What happens to the nursery stock they shipped from Phoenix to S.C. when the weather swings back to monsoon and washing rains? Oops! “We are once again stocking local species” Cha-ching!
Hey if you turn your front lawn into a desert by planting rocks in place of grass, you probably won’t get dew on them in the morning.
We have plenty of desert. Don’t need to plant any more. Might as well have a Monsanto Astroturf Lawn.
g
“Might as well have a Monsanto Astroturf Lawn.”
I knew a pipefitter in Wood River IL that did that, George.
RIP Larry Reynolds, The icon of Phil’s Tavern.
Many are the Astroturf lawns being installed in San Jose,CA., though tasteful rock arrangements are more popular. My dog prefers the Astroturf particularly if butt-dragging seems indicated.
The ‘apparent reason’ may be that it is hard to sell someone a “desert” for their garden, when their lawn has already turned into a desert. If you call it “drought resistant vegetation” in a state which has been having an extended drought, you may manage to make it look like a selling point.

Problem to work on:
Copy the lawn comments between "We have plenty" and "of Phil’s Tavern.", inclusive, putting "welder" wherever "pipefitter" appears.

Recorded data:
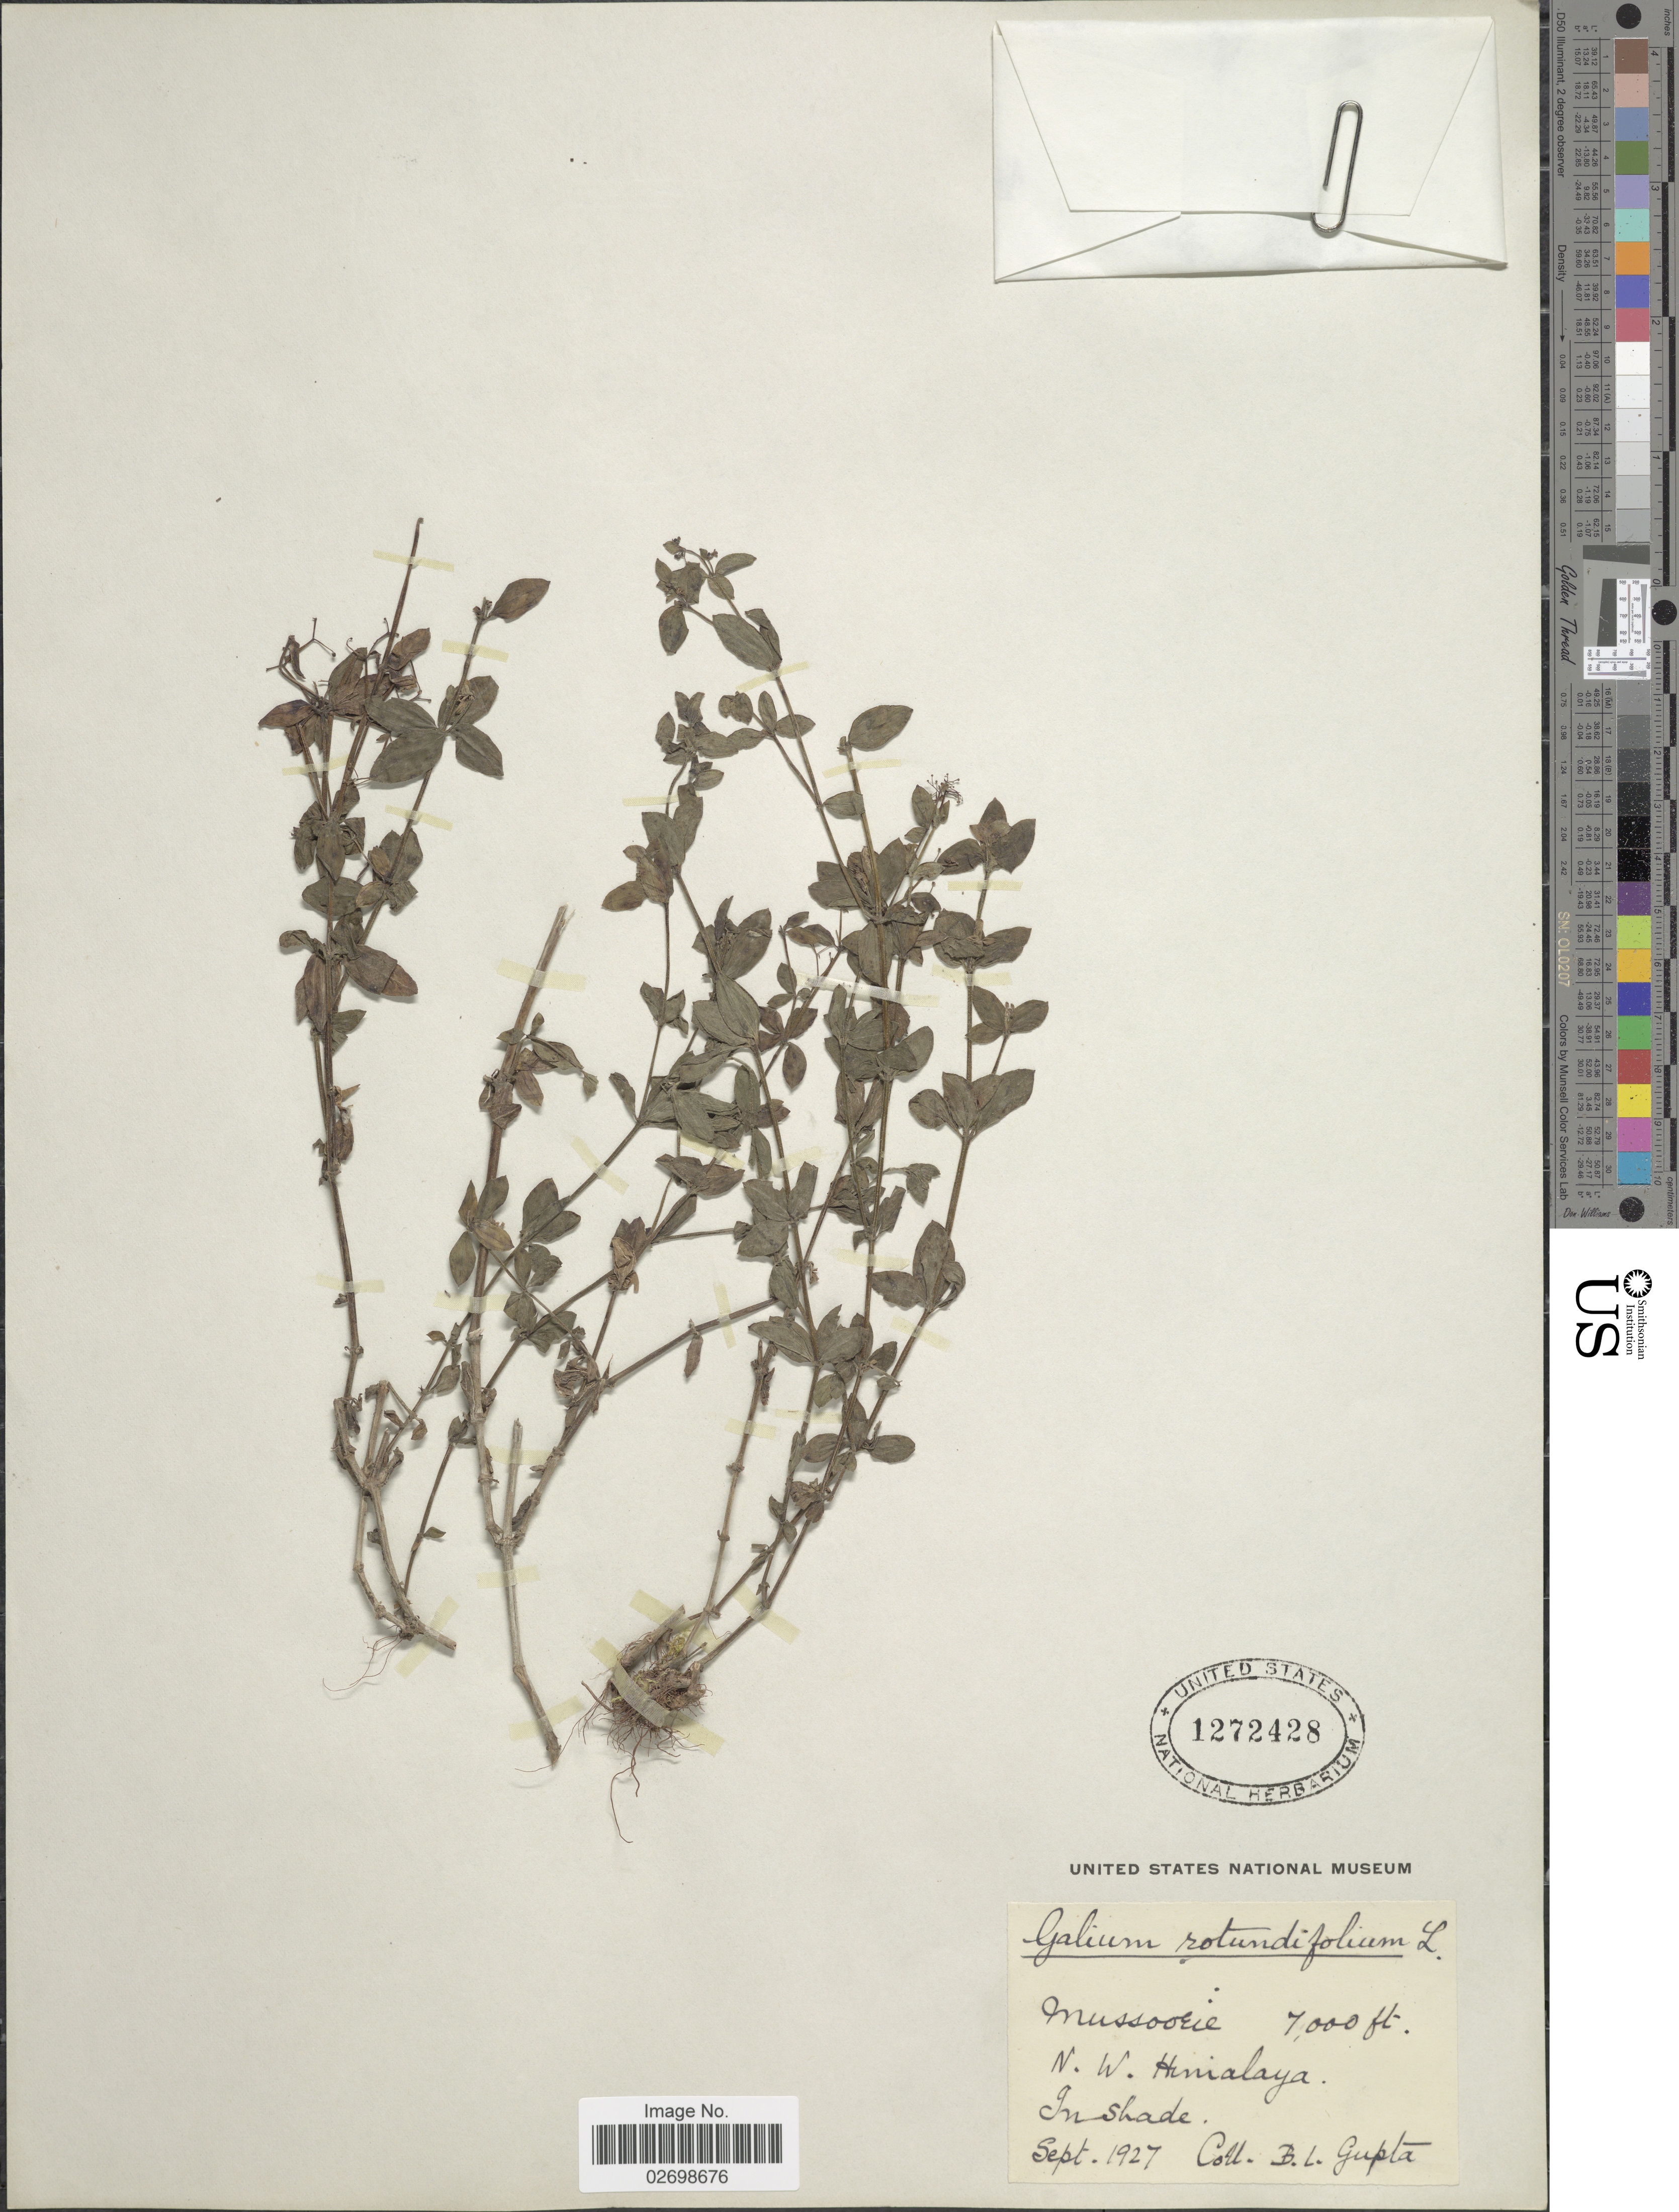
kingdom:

Task solution:
We have plenty of desert. Don’t need to plant any more. Might as well have a Monsanto Astroturf Lawn.
g
“Might as well have a Monsanto Astroturf Lawn.”
I knew a welder in Wood River IL that did that, George.
RIP Larry Reynolds, The icon of Phil’s Tavern.